Given information Start Marker
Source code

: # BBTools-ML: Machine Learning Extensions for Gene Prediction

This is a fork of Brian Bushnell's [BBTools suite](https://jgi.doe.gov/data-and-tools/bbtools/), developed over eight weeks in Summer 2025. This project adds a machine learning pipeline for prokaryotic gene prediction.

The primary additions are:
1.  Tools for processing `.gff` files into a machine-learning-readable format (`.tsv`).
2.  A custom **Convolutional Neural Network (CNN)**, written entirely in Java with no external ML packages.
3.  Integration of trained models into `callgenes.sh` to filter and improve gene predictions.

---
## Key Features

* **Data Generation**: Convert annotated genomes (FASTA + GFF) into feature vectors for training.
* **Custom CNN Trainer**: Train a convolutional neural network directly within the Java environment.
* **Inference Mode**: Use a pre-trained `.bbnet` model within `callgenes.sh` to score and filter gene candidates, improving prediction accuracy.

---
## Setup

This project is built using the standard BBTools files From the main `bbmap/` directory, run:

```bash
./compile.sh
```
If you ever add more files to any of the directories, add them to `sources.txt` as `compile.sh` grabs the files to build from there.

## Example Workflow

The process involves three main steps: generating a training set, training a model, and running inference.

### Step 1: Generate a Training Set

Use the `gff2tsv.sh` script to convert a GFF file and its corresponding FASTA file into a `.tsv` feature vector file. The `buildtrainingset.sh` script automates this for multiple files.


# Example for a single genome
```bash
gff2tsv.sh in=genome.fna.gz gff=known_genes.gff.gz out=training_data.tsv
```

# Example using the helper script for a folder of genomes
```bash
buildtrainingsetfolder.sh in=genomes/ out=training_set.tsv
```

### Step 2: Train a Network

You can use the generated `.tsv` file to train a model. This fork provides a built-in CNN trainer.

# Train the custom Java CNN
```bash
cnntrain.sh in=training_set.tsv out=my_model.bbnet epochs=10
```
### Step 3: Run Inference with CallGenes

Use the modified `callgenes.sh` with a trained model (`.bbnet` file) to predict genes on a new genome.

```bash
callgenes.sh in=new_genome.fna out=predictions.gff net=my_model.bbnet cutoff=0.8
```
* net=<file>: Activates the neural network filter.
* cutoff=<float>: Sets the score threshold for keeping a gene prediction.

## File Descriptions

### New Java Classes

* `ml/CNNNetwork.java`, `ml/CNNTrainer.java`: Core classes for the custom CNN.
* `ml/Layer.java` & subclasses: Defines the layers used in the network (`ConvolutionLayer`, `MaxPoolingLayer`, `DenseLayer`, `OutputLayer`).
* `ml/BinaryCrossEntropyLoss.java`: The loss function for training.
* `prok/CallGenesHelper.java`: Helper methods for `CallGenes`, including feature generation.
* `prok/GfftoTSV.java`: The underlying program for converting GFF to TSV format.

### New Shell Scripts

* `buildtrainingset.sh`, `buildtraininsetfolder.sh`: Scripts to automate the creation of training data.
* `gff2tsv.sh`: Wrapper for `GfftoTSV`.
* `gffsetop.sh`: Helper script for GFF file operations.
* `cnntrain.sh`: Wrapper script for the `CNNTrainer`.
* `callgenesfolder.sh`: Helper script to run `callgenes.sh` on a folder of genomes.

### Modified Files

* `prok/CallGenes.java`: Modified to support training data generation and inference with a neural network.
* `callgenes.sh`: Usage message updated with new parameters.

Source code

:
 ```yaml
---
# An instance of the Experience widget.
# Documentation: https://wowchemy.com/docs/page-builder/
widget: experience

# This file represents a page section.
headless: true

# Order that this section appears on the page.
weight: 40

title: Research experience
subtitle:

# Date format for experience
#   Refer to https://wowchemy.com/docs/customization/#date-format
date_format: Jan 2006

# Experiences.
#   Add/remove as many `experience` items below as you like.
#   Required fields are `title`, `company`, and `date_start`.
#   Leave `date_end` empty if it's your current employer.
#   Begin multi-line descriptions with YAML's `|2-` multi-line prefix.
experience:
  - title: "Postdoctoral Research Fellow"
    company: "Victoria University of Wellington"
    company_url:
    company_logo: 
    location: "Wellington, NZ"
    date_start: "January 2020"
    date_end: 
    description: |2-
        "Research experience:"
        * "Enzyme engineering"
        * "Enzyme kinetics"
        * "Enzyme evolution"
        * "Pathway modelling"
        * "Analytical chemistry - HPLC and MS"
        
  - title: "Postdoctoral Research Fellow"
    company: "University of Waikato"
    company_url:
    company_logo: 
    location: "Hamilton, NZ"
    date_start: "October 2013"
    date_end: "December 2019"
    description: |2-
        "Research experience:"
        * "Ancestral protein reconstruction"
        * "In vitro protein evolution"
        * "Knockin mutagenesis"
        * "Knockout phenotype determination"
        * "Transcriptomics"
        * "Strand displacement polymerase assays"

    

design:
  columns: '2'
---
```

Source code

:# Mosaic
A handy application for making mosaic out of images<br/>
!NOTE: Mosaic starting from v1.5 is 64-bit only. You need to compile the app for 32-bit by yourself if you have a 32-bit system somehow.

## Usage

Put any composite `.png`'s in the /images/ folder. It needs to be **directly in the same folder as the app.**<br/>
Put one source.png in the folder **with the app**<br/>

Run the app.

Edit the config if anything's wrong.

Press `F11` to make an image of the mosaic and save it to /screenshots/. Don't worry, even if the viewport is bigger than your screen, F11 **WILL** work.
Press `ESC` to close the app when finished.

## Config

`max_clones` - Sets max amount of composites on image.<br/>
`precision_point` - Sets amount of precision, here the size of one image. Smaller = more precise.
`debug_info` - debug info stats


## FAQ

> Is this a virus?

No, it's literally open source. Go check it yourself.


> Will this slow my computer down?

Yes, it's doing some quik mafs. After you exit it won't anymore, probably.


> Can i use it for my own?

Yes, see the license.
Given information End Marker
• Problem:
In exact wording, restate the lines of the data above from the first through the one holding "Tools for processing", and stop after that line.

• Reply:
Source code

: # BBTools-ML: Machine Learning Extensions for Gene Prediction

This is a fork of Brian Bushnell's [BBTools suite](https://jgi.doe.gov/data-and-tools/bbtools/), developed over eight weeks in Summer 2025. This project adds a machine learning pipeline for prokaryotic gene prediction.

The primary additions are:
1.  Tools for processing `.gff` files into a machine-learning-readable format (`.tsv`).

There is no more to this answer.